Propriá manteve, por muitos anos, a Gráfica e Editora Guarany, que imprimia jornais e livros, especialmente os folhetos de cordel do Trovador Cotinguiba, nome artístico de Augusto Laurindo, criador do célebre Tubiba, personagem que ganhou fama como João Grilo, José de Souza Leão, Pedro Malazartes e outros heróis sagazes da literatura popular do Brasil. Augusto Laurindo foi além do folheto de cordel e publicou alguns livros, como Átomos de Minha Vida (1956) e Ímpetos do Realismo (1962).
Manoel Rodrigues Mariú embora sem ter nascido em Propriá, lá viveu e morreu, é considerado da terra e seu curioso e estranho livro Emblema do Mar Luminoso e Dnoksuá, publicado em 1914, é um repto lançado a “protestar contra as crenças de todos, relativamente ao movimento da terra e a existência dos planetas, como julgam os astrônomos”, como disse, no Prólogo, o seu autor, oferecendo-se aos “ilustres homens de ciência queiram me ver e ouvir, para também afirmarem aos povos que este meu livro é uma verdade”.
Em 2002, quando Propriá completou dois séculos como Vila (7 de fevereiro), Carlos Roberto Brito Aragão e Washington Luiz Prata, lançaram um pequeno álbum, Propriá 200 anos, notas e fotos do bicentenário, recuperando imagens e consolidando informações sobre Propriá, a terra e a gente, a história e a cultura.
Depois disso, Marcos Melo, natural do lugar, também entregou aos leitores Propriá mente Falando (Aracaju: Editora do Conde, 2003), delicioso livro que funde evocações, personagens e fatos, em crônicas e memórias que recompõem, no tempo, as relações das pessoas com o passado. Marcos Melo cumpre, de forma correta, esse papel reservado aos homens de letras, de ordenar o caos, recriando a realidade, servindo ao deleite e à reflexão. Há, embora sem sempre declarada, uma interlocução entre quem escreve e quem lê, na empatia que as narrativas ensejam, despertando ânimos, na medida em que os lugares são revisitados, com seus encantos visíveis e sensíveis.
Propriá mente Falando é uma declaração de amor a Propriá, no sentido de que a cidade, a terra berço do autor é o centro, é o foco do livro, mas também é uma obra aberta às boas lembranças de Marcos Melo, memorialista das aventuras da vida, experiências básicas da sua formação cultura, valorada pelas circunstâncias. Perto dos 60 anos, com uma biografia de homem público e uma carreira profissional vitoriosa, Marcos Melo tem o que dizer, começando por tratar da sua aldeia, onde aprendeu sobre o mundo e de onde saiu para conviver com os cenários e os quadros que, muitas vezes, foram fóruns de decisões.
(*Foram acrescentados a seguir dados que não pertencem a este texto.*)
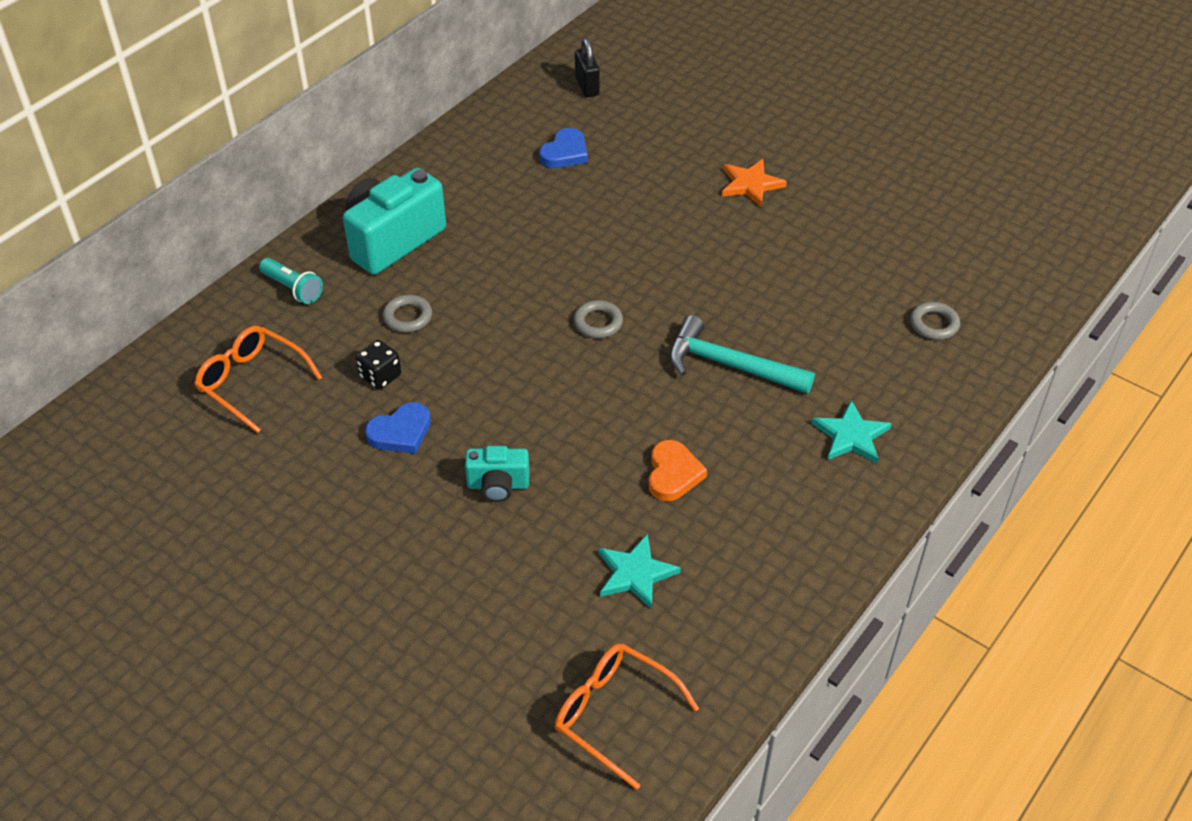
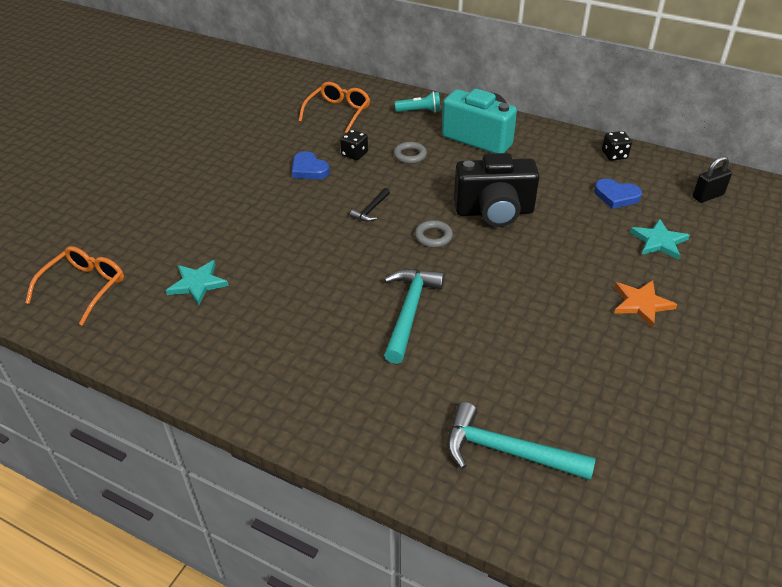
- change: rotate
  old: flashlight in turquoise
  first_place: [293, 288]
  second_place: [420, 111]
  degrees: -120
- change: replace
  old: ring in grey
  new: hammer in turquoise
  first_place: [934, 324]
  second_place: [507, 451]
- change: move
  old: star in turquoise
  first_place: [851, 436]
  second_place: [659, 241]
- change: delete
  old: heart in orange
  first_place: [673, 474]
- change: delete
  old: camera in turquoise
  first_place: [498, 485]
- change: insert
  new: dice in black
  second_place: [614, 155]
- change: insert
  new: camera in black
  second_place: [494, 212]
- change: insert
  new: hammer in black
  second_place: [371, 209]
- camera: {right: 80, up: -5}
O livro de Marcos Melo tem todas as virtudes de ser um olhar sincero, ainda que haja uma combinação de ironias, como se o texto fosse uma pauta musical, com notas e acordes, produzidos pela vivacidade do dizer, adornando as frases e dando ao testemunho um sentido lúdico, que enriquece os textos. Chama a atenção as evocações de quadras que fazem de Propriá um cenário especial, onde tanto a educação, quanto o futebol, a religião ou as festas, fluem impulsionados por figuras singulares. Fiel ao tempo, o autor desdobra os fatos qualificando-os, para que fique o registro, intencional, do reconhecimento e da admiração distribuídos entre figuras caras às lembranças de Marcos Melo.
As comunidades deveriam ter seus escritores, como as cidades os seus livros de tombo, para que o presente pudesse represar o passado sem temores do futuro, que tem sido a utopia dos periféricos e subdesenvolvidos. Propriá tem Marcos Melo como seu novo cronista e Propriá mente Falando como um repositório de emoções, enriquecido com o traço de Eliane Carvalho, para tornar-se referência bibliográfica, na literatura e na historiografia sergipana, tal qual tem sido o sentimento de outro propiaense ilustre, ministro e acadêmico Carlos Brito: “Propriá sou eu, confesso/ Porque do rio às canoas/ do arroz ao surubim/ De Enário a Pedro Chaves/ Toda ela mora em mim”.